• [Goal of the exercise]: Exactly the lines starting at the line containing "right ankle: (124, 328)" and ending at the line containing "right wrist: (106, 192)" are to be written out from the listing below, both included.

━━━

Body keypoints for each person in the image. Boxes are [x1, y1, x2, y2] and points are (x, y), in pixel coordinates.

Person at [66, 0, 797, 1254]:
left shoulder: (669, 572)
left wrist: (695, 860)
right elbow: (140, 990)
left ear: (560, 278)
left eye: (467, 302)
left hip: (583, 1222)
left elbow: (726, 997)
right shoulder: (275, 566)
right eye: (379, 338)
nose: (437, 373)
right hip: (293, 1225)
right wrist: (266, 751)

━━━

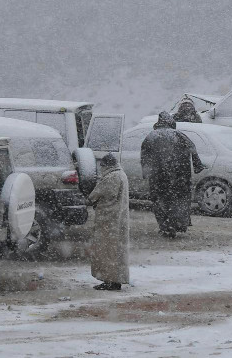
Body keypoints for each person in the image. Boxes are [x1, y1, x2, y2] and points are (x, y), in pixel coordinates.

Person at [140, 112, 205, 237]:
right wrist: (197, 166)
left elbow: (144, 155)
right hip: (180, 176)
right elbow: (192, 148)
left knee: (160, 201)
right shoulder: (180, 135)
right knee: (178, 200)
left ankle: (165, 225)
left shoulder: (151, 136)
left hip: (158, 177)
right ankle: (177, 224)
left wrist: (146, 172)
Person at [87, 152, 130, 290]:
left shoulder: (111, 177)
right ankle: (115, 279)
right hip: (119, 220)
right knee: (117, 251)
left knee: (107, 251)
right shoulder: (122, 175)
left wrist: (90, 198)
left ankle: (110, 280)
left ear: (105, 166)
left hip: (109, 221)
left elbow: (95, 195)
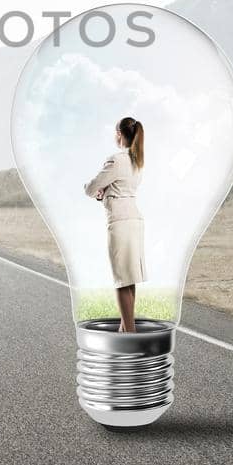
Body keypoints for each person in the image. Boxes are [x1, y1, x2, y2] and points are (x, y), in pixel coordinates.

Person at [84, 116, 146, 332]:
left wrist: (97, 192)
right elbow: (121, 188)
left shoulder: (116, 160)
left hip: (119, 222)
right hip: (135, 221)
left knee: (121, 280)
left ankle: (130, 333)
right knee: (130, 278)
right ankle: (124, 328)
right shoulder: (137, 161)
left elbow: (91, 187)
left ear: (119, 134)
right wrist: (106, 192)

━━━

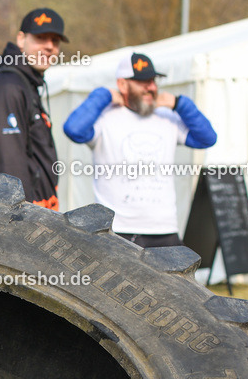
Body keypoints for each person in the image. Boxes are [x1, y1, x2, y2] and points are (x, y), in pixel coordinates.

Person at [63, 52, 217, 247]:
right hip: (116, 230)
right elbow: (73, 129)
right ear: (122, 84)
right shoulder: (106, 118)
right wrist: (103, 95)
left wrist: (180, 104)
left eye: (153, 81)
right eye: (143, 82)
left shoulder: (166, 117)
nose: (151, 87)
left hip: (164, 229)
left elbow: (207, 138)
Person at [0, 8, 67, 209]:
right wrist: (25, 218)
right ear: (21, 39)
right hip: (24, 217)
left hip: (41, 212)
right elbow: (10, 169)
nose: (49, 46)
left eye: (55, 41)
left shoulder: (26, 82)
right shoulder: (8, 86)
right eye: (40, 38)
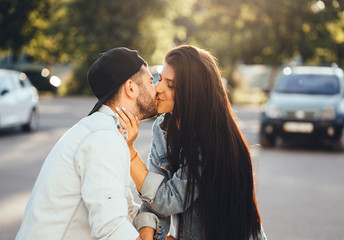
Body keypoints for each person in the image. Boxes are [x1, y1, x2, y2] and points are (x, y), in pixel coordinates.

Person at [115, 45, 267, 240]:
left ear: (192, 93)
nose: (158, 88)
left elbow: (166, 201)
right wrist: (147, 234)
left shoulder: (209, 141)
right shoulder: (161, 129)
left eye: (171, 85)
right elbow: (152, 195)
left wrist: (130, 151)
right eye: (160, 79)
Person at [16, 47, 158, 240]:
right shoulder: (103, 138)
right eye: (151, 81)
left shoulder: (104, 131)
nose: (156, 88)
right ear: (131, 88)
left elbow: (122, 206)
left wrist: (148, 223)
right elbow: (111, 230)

━━━

• [Solution to this exercise]:
right ankle: (124, 328)
right shoulder: (137, 161)
left elbow: (91, 187)
left ear: (119, 134)
right wrist: (106, 192)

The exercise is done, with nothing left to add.